_Study text:_
- Opening Delimiter -
Rare Gyrojet Firing

[kilemall]

This youtube shows a very rare firing of both the gyrojet pistol and the carbine with authentic ammunition, so this should help quite a bit with visualization of the accelerator rifle and snub pistol.


https://www.youtube.com/watch?v=cJAXpyt8-oQ


Obviously 50-year old ammunition that was handmade was going to not be reliable- presumably by the higher TL those problems would be resolved.

 

[whartung]

What a fascinating device. The hammer and firing process alone.

 

[JimMarn]

The big complaint I remember is the slow acceleration. Close targets, it supposedly wouldn't hurt.

 

[Enoki]

Two take aways:

The rounds are slow. Yes, they accelerate further out, but even then, they are slow.

The accuracy is terrible.

On the whole, this is a pretty pathetic weapon even if it has something of a high curiosity and wow! factor.

If I were making a snub pistol, I'd opt for a high - low pressure round instead.

https://en.wikipedia.org/wiki/High–low_system

This is used on the US 40mm round for example.

The advantage is that the snub pistol would have little or no recoil, could use a larger caliber round to compensate for the velocity, and would allow for a compact design.

 

[Straybow]

Well, I don't think a hi-low round would be low enough recoil for zero-g use. Logically, a rocket round of some sort could serve. This particular implementation is flawed, but I think several innovations could fix those flaws.


First is 3D printing, which could solve the nozzle and propellant variability and production bottlenecks. What we have today is primitive compared to what we should expect in a Travelleresque venue 3 centuries to 3 millennia in the future.


Second, refinement in the design could yield much better performance. The shape and materials of the shell are somewhat arbitrary in this design. I'm sure the power of the propellant could be improved.



Third, at some point technology could allow a microscopic controller to make it a guided projectile. It might be merely inertial correction to make it more precise, or have IR seeking, or target designated guidance, or maybe even onboard proximity radar. The missile could save the final burst of acceleration until properly aligned on the target.


For example, one port could have a fast-acting valve to modulate thrust to turn the round for increased control. Multiple valves could make more dramatic turns. A corner-rounding shot might not be able to turn 90° since it wouldn't have the energy to completely negate it's original vector, but it could still hit some targets behind cover. A fully programmable target solution could make almost any course change, given enough room to maneuver.


It could even be a slug gun, though it would need a different description of effects. Very close targets would suffer the propellant burning while the shell is embedded in armor or flesh.

 

[MThompson016]

What I see as the issues are the horrible accuracy and expense of the ammo. When a group of gun hobbyists can't hit a man-sized target at 10 yards, there's an issue for actual combat. I'm a horrible marksman, but I know at the 10 yard line, an aimed shot I make with a pistol will go more or less where I want it to from a standing position. When those guys, shooting in testing conditions, are having issues, it was not a ready for use weapon with 1960's tech.

Also, when the ammo all had to be hand made, there's a huge quality problem there. Again, it's an issue with manufacturing technology. I think now, it could be mass produced, especially with additive manufacturing to make the nozzled baseplates.
- Closing Delimiter -
_Brief 1:_
Sum up the thread in two sentences.

_Given entries:_
- Opening Delimiter -
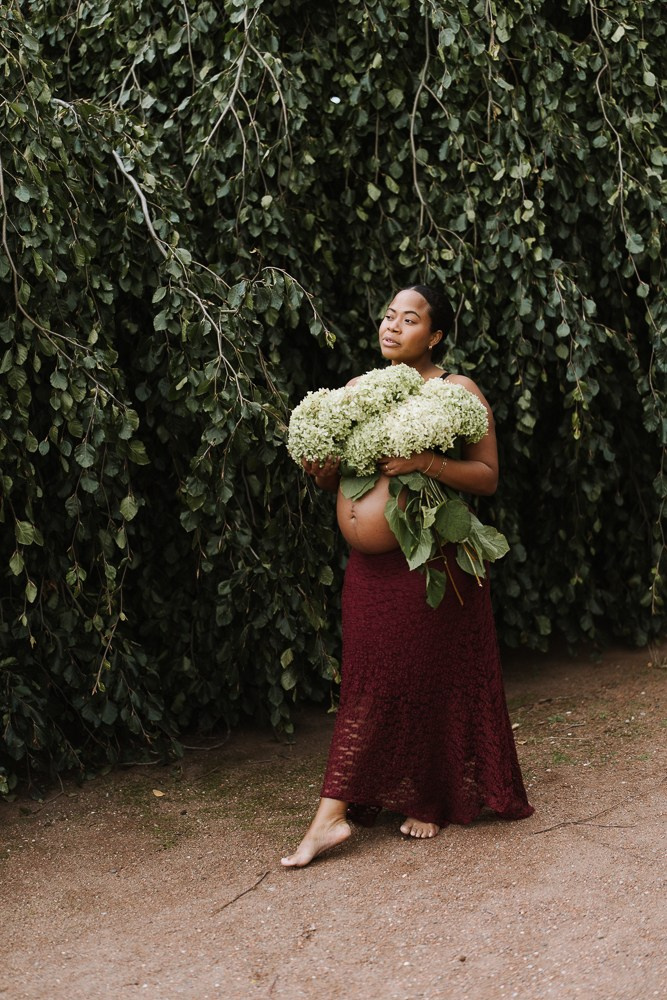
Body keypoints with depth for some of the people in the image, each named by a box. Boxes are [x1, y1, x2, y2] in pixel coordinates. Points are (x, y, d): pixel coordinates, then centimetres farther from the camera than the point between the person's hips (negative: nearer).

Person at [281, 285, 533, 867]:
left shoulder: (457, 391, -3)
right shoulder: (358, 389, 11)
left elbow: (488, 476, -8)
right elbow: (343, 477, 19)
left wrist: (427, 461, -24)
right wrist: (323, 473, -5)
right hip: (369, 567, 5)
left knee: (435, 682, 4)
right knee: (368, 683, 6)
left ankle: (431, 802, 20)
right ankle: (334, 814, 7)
- Closing Delimiter -
- Opening Delimiter -
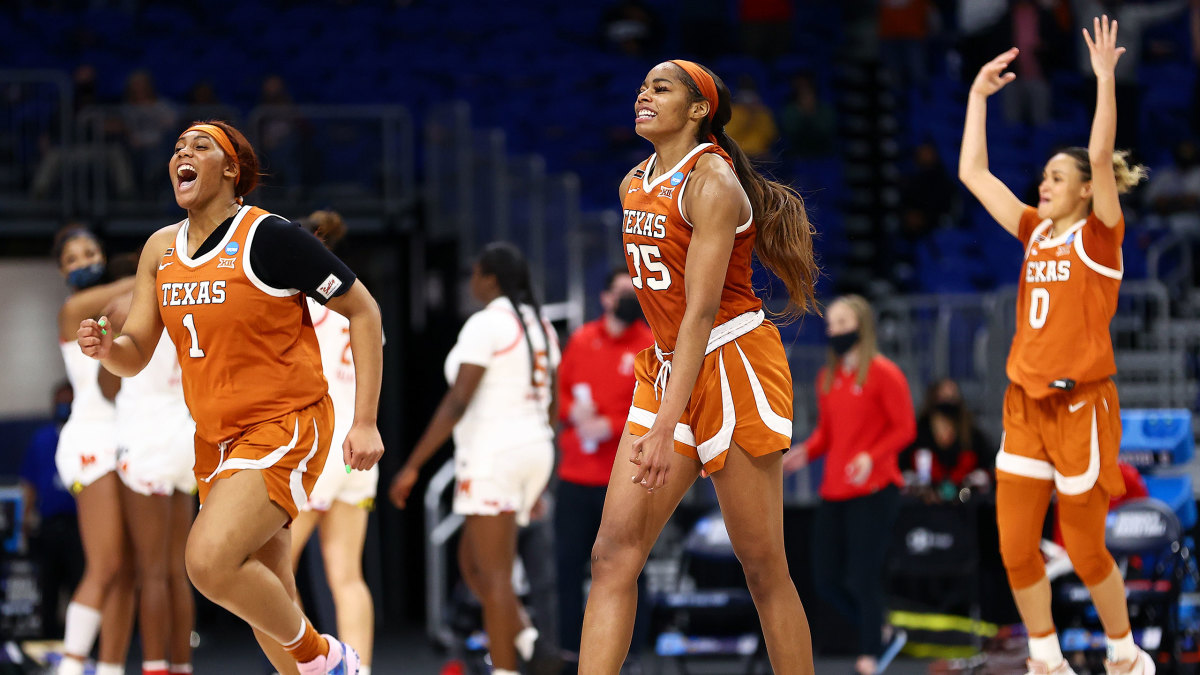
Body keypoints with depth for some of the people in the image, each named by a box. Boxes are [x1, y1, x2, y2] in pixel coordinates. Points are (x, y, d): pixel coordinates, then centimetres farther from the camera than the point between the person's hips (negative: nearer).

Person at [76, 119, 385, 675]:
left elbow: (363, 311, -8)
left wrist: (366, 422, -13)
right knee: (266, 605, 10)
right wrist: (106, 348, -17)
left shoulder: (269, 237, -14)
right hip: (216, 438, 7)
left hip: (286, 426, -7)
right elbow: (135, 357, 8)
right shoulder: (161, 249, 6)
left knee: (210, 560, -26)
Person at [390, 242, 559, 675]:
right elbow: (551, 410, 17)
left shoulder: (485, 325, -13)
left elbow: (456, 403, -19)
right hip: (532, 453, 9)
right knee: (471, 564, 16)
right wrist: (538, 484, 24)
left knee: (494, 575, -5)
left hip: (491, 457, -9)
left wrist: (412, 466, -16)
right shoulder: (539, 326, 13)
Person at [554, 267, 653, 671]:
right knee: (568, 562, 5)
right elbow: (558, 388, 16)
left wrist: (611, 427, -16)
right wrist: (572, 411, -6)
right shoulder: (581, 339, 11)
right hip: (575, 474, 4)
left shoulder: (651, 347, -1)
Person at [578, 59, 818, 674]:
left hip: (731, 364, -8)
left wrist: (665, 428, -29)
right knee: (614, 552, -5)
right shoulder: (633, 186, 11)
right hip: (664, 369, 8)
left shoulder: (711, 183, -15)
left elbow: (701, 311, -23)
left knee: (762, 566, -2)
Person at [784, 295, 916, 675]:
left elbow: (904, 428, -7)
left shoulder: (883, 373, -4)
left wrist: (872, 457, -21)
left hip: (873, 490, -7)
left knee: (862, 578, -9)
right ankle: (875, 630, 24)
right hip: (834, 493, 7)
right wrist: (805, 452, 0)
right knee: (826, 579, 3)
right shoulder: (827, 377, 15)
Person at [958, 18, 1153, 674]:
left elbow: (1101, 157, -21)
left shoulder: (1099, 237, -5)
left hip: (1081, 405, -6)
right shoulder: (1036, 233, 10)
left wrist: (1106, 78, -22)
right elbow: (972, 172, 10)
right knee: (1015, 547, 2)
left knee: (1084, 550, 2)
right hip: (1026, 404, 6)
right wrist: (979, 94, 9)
- Closing Delimiter -
- Opening Delimiter -
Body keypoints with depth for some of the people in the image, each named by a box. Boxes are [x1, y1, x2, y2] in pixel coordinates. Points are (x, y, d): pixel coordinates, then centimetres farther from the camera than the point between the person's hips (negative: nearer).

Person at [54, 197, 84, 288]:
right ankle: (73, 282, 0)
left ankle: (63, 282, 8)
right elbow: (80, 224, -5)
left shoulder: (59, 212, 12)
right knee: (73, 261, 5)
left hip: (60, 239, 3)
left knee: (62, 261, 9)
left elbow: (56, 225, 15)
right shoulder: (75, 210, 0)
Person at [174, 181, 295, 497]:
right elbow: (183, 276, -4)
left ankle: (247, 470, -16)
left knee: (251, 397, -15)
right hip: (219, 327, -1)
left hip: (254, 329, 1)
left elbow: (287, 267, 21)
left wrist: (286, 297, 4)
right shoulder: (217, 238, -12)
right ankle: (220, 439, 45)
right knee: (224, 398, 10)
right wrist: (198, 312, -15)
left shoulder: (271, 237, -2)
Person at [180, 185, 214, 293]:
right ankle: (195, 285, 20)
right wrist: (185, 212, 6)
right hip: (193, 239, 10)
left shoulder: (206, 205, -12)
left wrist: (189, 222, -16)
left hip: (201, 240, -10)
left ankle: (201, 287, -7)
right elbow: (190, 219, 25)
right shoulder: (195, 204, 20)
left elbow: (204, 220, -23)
- Closing Delimiter -
_Brief 2:_
In the listing, edit everything from the line containing "right ankle: (875, 630, 24)" down to the line containing "right wrist: (979, 94, 9)" so that "right hip" becomes "right hip joint", with all else unchanged. Return only those lines.

_Written solution 1:_
A forum member shares a video of a rare firing of the gyrojet pistol and carbine with authentic ammunition as a visual aid for the accelerator rifle and snub pistol. Replies fault the slow rounds, terrible accuracy and costly hand-made ammunition, and one poster proposes a high-low pressure round instead, while others argue that 3D printing, design refinement and guidance could fix the rocket round's flaws.

_Written solution 2:_
right ankle: (875, 630, 24)
right hip joint: (834, 493, 7)
right wrist: (805, 452, 0)
right knee: (826, 579, 3)
right shoulder: (827, 377, 15)
Person at [958, 18, 1153, 674]:
left elbow: (1101, 157, -21)
left shoulder: (1099, 237, -5)
left hip: (1081, 405, -6)
right shoulder: (1036, 233, 10)
left wrist: (1106, 78, -22)
right elbow: (972, 172, 10)
right knee: (1015, 547, 2)
left knee: (1084, 550, 2)
right hip joint: (1026, 404, 6)
right wrist: (979, 94, 9)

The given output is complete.